From:Tristan Alexander McLeay <conlang@...>
Date:Wednesday, March 22, 2006, 7:04
On 22/03/06, Mark J. Reed <markjreed@...> wrote:
> On 3/21/06, Tristan Alexander McLeay <conlang@...> wrote [quoting Mark]:
> OK, got it. Except . . . "non-syllabic vowel"? Isn't that something > like "bright darkness"??
No. A glide/semi-vowel is a non-syllabic vowel. [j] is the non-syllabic version of [i]; [w] of [u]; [M\] of [M]. All the rest are specified with the diacritic _^.
> > > [M] is the Japanese /u/... > > > > Japanese /u/ has a different sort of liprounding to normal [u], but it > > Yes? Do go on. :)

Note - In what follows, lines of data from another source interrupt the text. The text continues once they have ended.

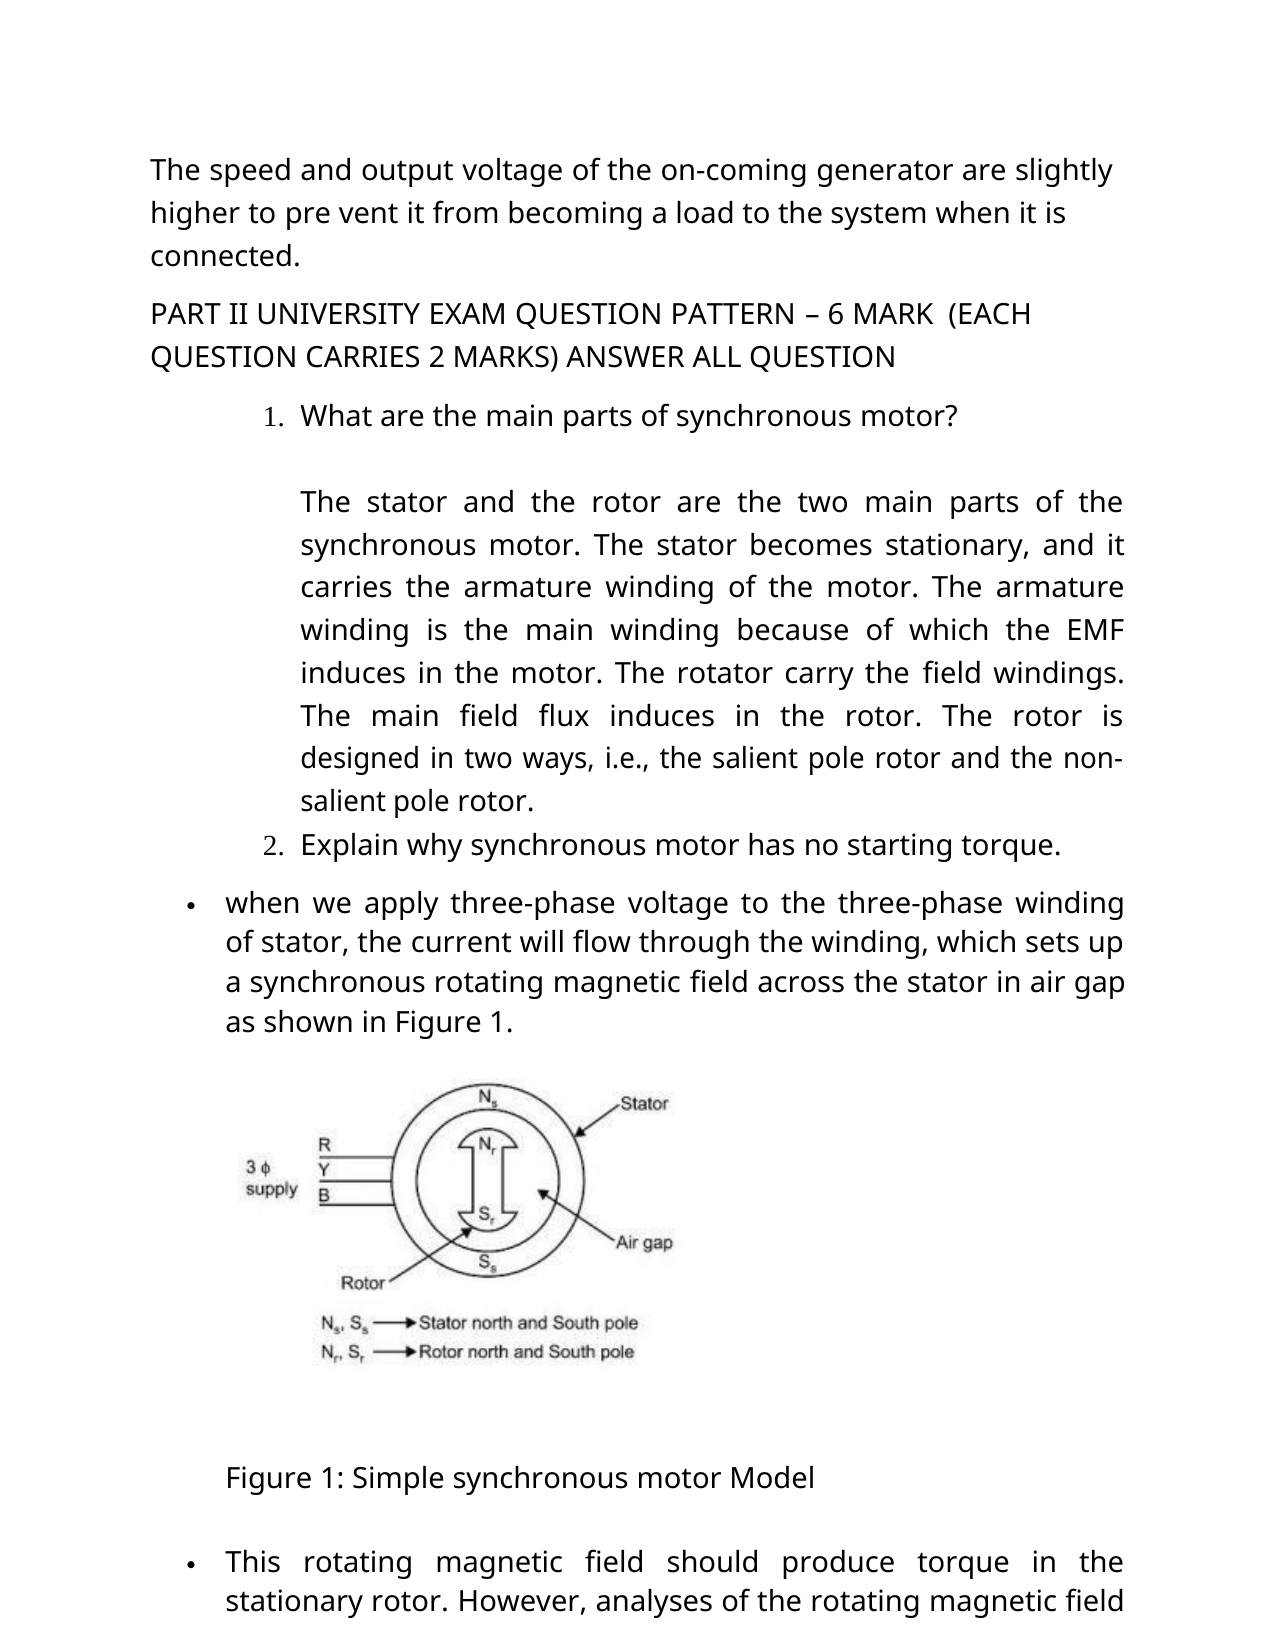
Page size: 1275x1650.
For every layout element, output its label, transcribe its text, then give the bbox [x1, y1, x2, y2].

list Explain why synchronous motor has no starting torque. [263, 824, 1139, 864]
text The speed and output voltage of the on-coming generator are slightly higher to pre vent it from becoming a load to the system when it is connected. [150, 149, 1139, 274]
text The stator and the rotor are the two main parts of the synchronous motor. The stator becomes stationary, and it carries the armature winding of the motor. The armature winding is the main winding because of which the EMF induces in the motor. The rotator carry the field windings. The main field flux induces in the rotor. The rotor is designed in two ways, i.e., the salient pole rotor and the non-salient pole rotor. [300, 481, 1125, 820]
text Figure 1: Simple synchronous motor Model [225, 1457, 1139, 1497]
list What are the main parts of synchronous motor? [263, 395, 1139, 435]
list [187, 1541, 1125, 1620]
text PART II UNIVERSITY EXAM QUESTION PATTERN – 6 MARK (EACH QUESTION CARRIES 2 MARKS) ANSWER ALL QUESTION [150, 294, 1139, 376]
list when we apply three-phase voltage to the three-phase winding of stator, the current will flow through the winding, which sets up a synchronous rotating magnetic field across the stator in air gap as shown in Figure 1. [187, 882, 1126, 1041]
picture [237, 1078, 694, 1372]
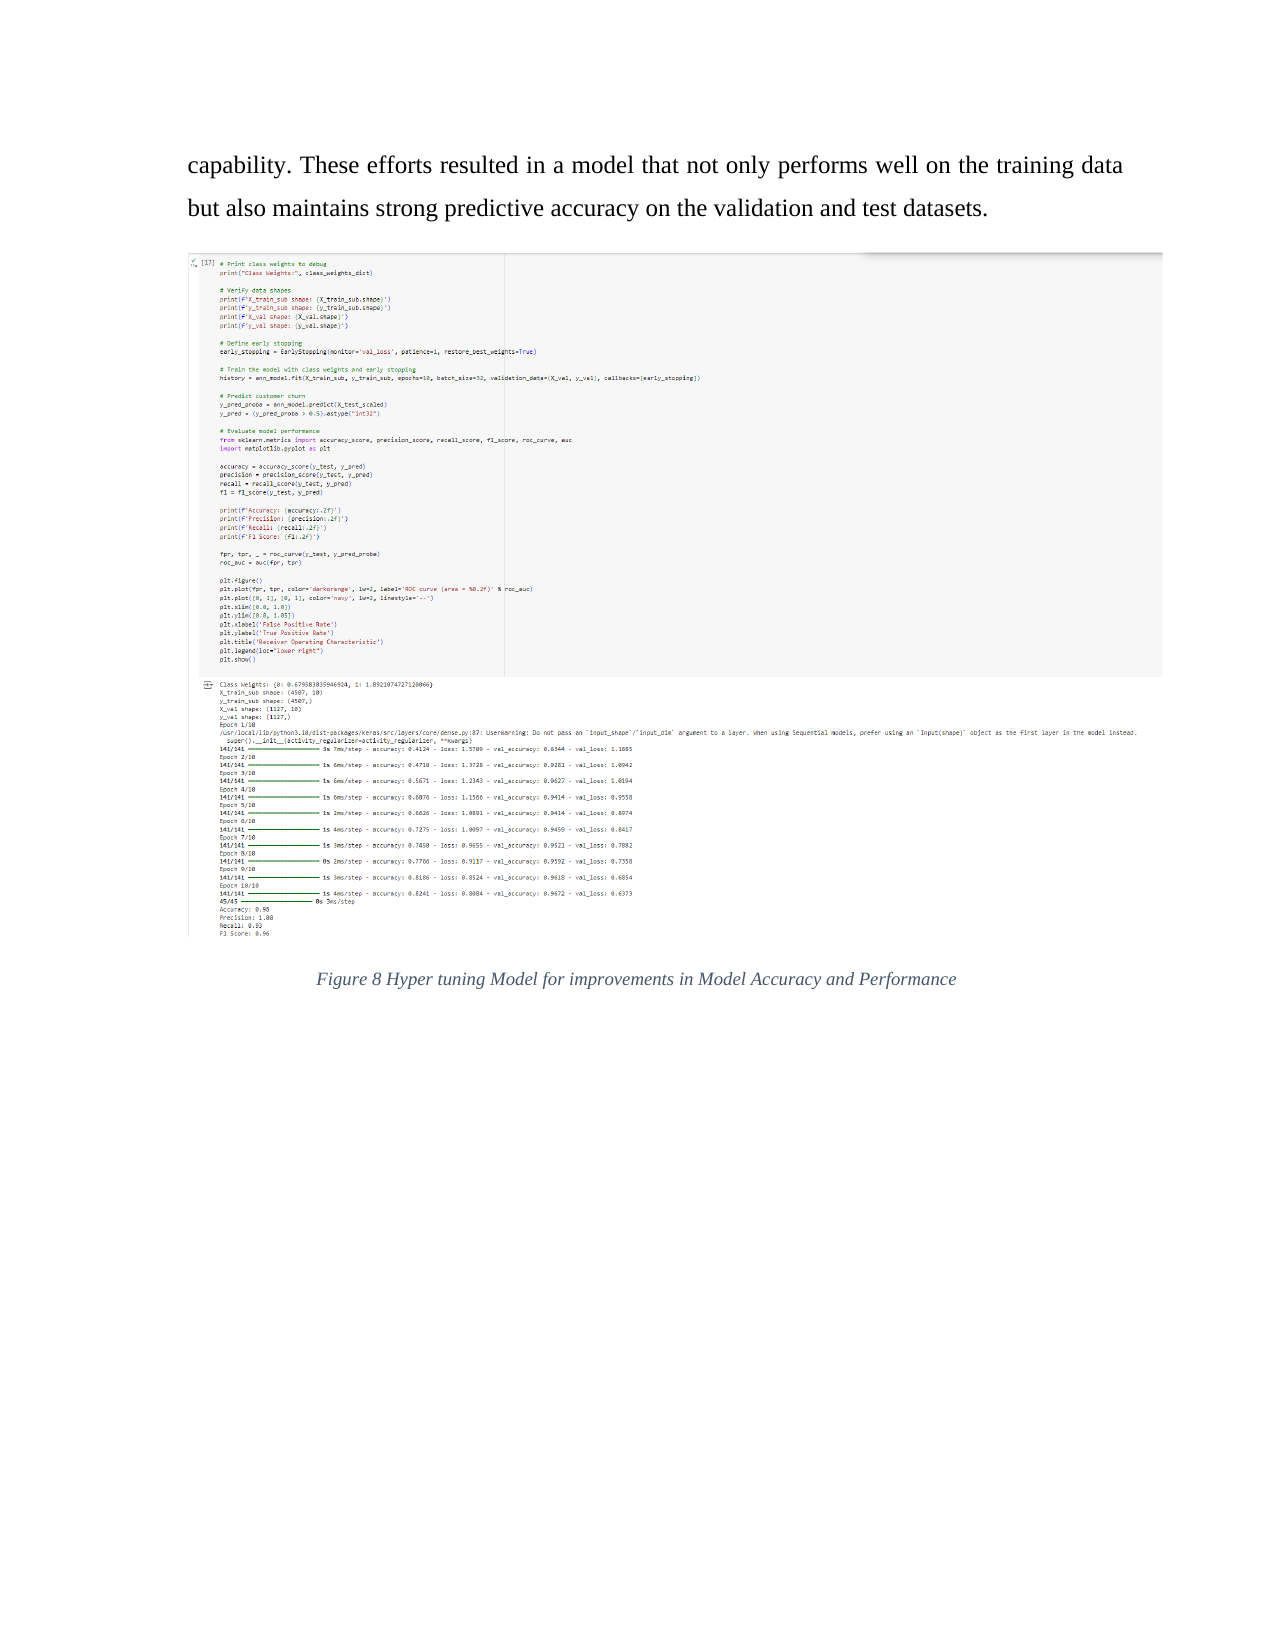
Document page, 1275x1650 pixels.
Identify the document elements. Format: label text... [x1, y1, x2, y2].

text Figure 8 Hyper tuning Model for improvements in Model Accuracy and Performance [150, 968, 1125, 989]
picture [187, 252, 1163, 937]
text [187, 150, 1125, 222]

Oh, I meant to delete that (typos & thinkos like this happen when I'm typing in a hurry on a qwerty keyboard). But I'll say it anyway. Japanese /u/ has a different sort of liprounding to normal [u], but it still has liprounding. The difference can't but expressed in the IPA, but it's the same difference as between Swedish /y:/ and /u\:/, which are often considered to be distinguished solely by this feature (rather than by height). I think the proper discussion of this is in the archives somewhere and I don't think I ever quite understood which rounding was front and which one was back... But Swedish /y:/ and Japanese /u/ have the same rounding, and Swedish /u\:/ and most languages /u/ have the same rounding. This difference is to some extent perceived as unrounding.
> Friggin' Aborigines, screwing up a system that's perfectly adequate > for everyone else. Poof! Diacriticitis. :)
Well I get the impression that what the distinction is between postalveolar and retroflex as encoded by the IPA is still up for debate. The column marked "postalveolar" are typically used to describe palato-alveolars (partially palatised alveolars), whereas the column marked "retroflex" are frequently used to mark simple postalveolars (i.e. sounds made without retroflexion, behind the alveolar ridge but before the hard palate). And so a distinction between dental and postalveolar is reasonably common (I think very frequent in India, at least), where the postalveolars are called retroflex, but don't necessarily involve retroflexion. I think that there's also other, non-australian-aboriginal languages that have a distinction between at least dental and alveolar stops---I just didn't mention them because I don't know them. (Tho I'm now reminded of English---some Irish speakers at least use [t_d d_d] for /T D/, and even in connected speech other English speakers sometimes do the same. I think there's a corollary to "anadew", that being "seddit": some English dialect's done it too.) (On the subject of this, one sound I've recently mastered, a postalveolar ejective plosive, sounds very fun :)
> > I agree, though in handwritten notes I find 6 and @ a *lot* harder to > > distinguish. > > @ or @\? 6 and @ are backwards and upside down relative to each > other, while @\ looks summat like a 6 flipped horizontally...
I meant e and 6. e also looks summat like a @\ flipped horizontally :) -- Tristan.